[EXCERPT Boundary: Start]

Pete's random thoughts

Saturday, January 14, 2006

Heat wave!

It's the "January thaw" here in New Hampshire.

The temperatures have been gradually warming all week, and as I write this it is 50 degrees out! Most of the snow has melted with the exception of large piles that were snowbanks, drifts etc. It's raining and the unseasonable warm air is causing quite a bit of fog and mist.

Seeing the "stuff" strewn about in the yard that was freed by the melting snow makes me impatient for spring and the resume of cleaning up the grounds, clearing brush, and building stuff.

The pathways that were worn in the snow by going out to take care of the animals every day are down to bare ground (OK, bare mud) and the rest of the areas are covered in a couple of inches of ice from repeated thawing and freezing. The guineas slide all over the place as they run across it. I haven't fallen yet.

After the freezing cold, I'm so energised by the quick little thaw that if our little pond wasn't frozen over, I'd go jump in to celebrate.

It's all over tomorrow though. Temperature in the daytime is supposed to be in the low 20's with an dip down to 6 degrees tomorrow night. Probably some snow too. It really personifies the old saying that "if you don't like the weather in New England, just wait a minute".

Sunday, January 08, 2006

Pic of the new goat

Here's a picture of the new billy goat.

It was a little hard to snap the picture because there were two chickens sitting on my head at the time.

Bumper is the white doe on the left, Chocolate is the brown doe in the middle and the unnamed buck is on the right. He still has his horns and is sporting an ear tag from the auction that I haven't removed yet. We'll take it out and trim his hooves in a week or two after he is used to us being around. He's still a little skittish.

[EXCERPT Boundary: End]
[DATASET RECORDS Boundary: Start]

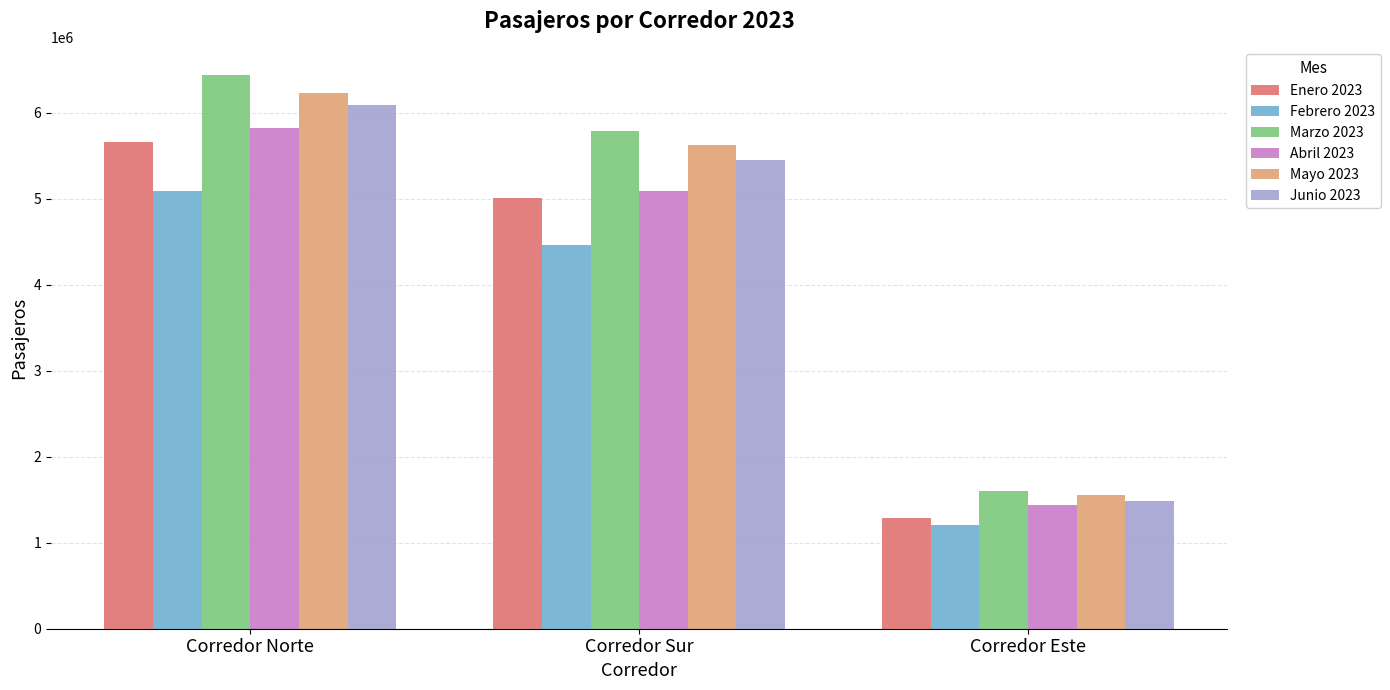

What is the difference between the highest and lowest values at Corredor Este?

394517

[DATASET RECORDS Boundary: End]
[DATASET RECORDS Boundary: Start]

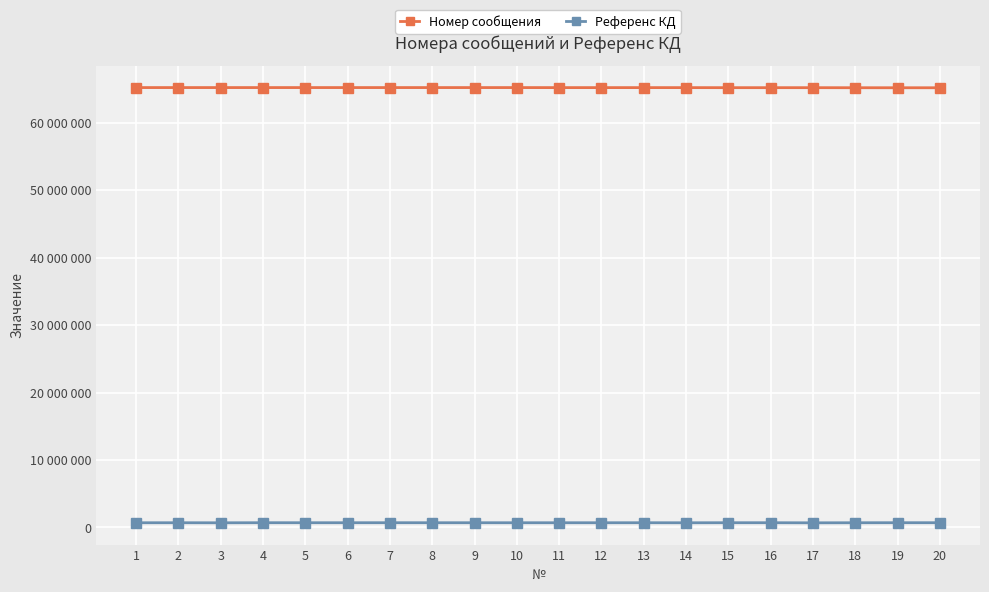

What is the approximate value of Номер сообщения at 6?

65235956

[DATASET RECORDS Boundary: End]

= WORK REQUEST A =
According to the blog, how warm was it outside when the January 14 entry was written?
= WORK REQUEST B =
Using the blog, explain why the pathways in the yard are bare ground while the rest of the areas are covered in ice.
= WORK REQUEST C =
Set down, word for word, the part of the blog that opens with the words containing "After the freezing" and closes with "new billy goat.".

= WRITTEN ANSWER A =
It was 50 degrees.

= WRITTEN ANSWER B =
The pathways were worn into the snow by going out every day to take care of the animals, so they have melted down to bare ground, or mud. The rest of the areas are covered in a couple of inches of ice because of repeated thawing and freezing.

= WRITTEN ANSWER C =
After the freezing cold, I'm so energised by the quick little thaw that if our little pond wasn't frozen over, I'd go jump in to celebrate.

It's all over tomorrow though. Temperature in the daytime is supposed to be in the low 20's with an dip down to 6 degrees tomorrow night. Probably some snow too. It really personifies the old saying that "if you don't like the weather in New England, just wait a minute".

Sunday, January 08, 2006

Pic of the new goat

Here's a picture of the new billy goat.